巫婆?在女兒的心目中,她是一個害死白雪公主的巫婆,那一刻,隨心感覺淚腺漲痛,心瓣都快破裂開來。
藤瑟禦自然也察覺到了內心深處蔓延的悲傷,卷戀地看了她一眼,再也無法保持沉默,疾步上前,輕輕握住女兒的小手,軟語道:“囡囡,她真是你的媽咪喲!”
“不是,她是一個大騙子。”囡囡童稚的聲音帶著兒童少有的尖亢。
“爹地,她是巫婆,她是壞人,才不是我媽咪。”
“你再說一遍?”“她不是我媽咪,我才不要這種女人當媽咪,她就是巫婆。”囡囡的尖厲的聲音在隨心耳中陡地放大,顫抖的唇瓣,失了顏色,宛如狂風肆虐下的落花!
藤瑟禦氣得一張俊顏幾乎扭曲,揚起手臂,一個清脆的耳光就刮在了女兒的右臉頰上。
這是他第一次動手打寶貝,平時捧在掌心怕飛了,含在嘴裏怕化了,平時無論女兒要怎麼樣,甚至讓他當馬來騎,隻要她高興,快樂,他工作再累都願意,可是,今天,他真的是氣瘋了,居然對孩子動了粗。
似乎都不敢置信眼前的一幕,將女兒疼進心坎裏的藤瑟禦會打人,囡囡張開小嘴兒,久久都沒有哭出來,而幾乎就在同一個時刻,隨心與傅碧瑤兩個女人全都向囡囡衝去,皆將女兒護在懷中來安慰。
“滾開,巫婆,都是你害的。”都是眼前這個女人,爹地才會發怒,對她動手,打她耳光,迸射出來那種憎恨的光芒,根本不該出現在一個近四歲的小女孩子眼睛裏。
隨心被推了一把,險些跌倒,一支手臂橫過來,箍住她腰身,就讓她免於被地板磚親吻的險況。
然而,心疼至極的她哪裏肯領男人這份情,揮手將他箍在腰間的大掌凶悍地拍開。
她不想再呆在這兒,除了無地自容外,剩下就隻有心痛了,狂恨的眸光在屋子裏掃了一圈,抿緊著紅唇,最後一句都沒說,踩著高跟鞋轉身離開。
“陳麗,讓司機送她回去!”
“是。
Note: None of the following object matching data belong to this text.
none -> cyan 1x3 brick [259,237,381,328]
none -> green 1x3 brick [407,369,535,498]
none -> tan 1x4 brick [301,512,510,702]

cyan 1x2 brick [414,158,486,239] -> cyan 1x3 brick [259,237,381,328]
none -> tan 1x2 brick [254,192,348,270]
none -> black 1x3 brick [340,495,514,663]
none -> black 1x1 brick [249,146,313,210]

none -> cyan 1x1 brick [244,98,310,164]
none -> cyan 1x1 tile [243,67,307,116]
”陳麗也被剛才的畫麵震驚了,她從來都沒有想過,白律師居然是囡囡的親生母親,她一直就覺得藤老板對白律師一直就有種說不出來的情愫,隻要有白律師出現的地方,老板那雙利眸總是有意無意地搜尋著她的背影,原來,他們已經生育一個女兒,這真是爆炸性新聞啊!
陳麗疾步領命而去。
“瑟禦,你瘋了不成?”煥碧青氣得胃疼,王伯急忙為她拿來了胃藥,吞了兩片後,胃灼感稍稍減輕,她開始厲聲喝斥兒子。
“媽,為‘財富’,為藤家,我付出了四年,還不夠麼?”
反駁的聲音鏗鏗有力,帶著不可憾動的氣勢與決心,言下之意是說,為了能將‘財富’發揚光大,我付出四年與愛人分離的時光,難道不夠嗎?
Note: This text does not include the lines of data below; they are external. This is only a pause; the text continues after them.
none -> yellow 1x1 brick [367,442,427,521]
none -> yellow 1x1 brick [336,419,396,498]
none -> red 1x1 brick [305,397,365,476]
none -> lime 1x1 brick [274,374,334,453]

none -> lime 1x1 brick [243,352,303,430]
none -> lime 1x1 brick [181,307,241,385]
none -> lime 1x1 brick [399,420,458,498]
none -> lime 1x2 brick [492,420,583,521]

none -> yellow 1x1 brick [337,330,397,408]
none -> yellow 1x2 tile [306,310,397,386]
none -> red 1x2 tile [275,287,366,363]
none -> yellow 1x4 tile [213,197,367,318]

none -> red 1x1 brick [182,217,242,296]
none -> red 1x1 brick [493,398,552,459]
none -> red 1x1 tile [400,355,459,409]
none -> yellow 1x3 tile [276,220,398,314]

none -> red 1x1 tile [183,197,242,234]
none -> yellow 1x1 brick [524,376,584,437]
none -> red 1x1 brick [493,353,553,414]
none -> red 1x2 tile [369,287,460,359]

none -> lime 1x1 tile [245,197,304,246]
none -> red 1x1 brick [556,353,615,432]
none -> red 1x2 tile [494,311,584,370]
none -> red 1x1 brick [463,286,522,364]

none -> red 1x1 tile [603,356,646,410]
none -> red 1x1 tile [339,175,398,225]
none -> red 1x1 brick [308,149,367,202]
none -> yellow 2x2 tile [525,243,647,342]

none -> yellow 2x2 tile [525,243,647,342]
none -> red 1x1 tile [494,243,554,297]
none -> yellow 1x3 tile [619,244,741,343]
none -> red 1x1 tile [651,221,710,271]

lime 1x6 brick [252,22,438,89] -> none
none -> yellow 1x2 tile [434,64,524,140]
煥碧青望著兒子那張冷漠的俊顏,第一次覺得對於這個兒子有些心寒,這樁婚姻,當初是她們夫妻做得主,為了精石集團能給‘財富’帶來能大的利益,她們啟用千古不變的商業聯姻!
在她眼中,白隨心算個什麼東西,隻是一個一無是處,貧窮老百姓人家的女兒,哪能給傅長青的掌上明珠相比,如果是白隨心是塊隨處可見,一抓一大把卑賤的泥塵,那麼,傅碧瑤則是那顆耀眼奪目,光華外露,璀璨無比的珍珠!傻子都知道要撿珍珠而棄泥塵,偏偏她的兒子卻要為了泥塵舍珍珠,四年前,她已經警告過那隻狐狸精一次了,沒想到,她居然藏得那麼深,甚至還詐死,用這種高明的手段來勾引她兒了,她絕不允許狐狸精回來攪得藤家雞犬不寧,絕不允許。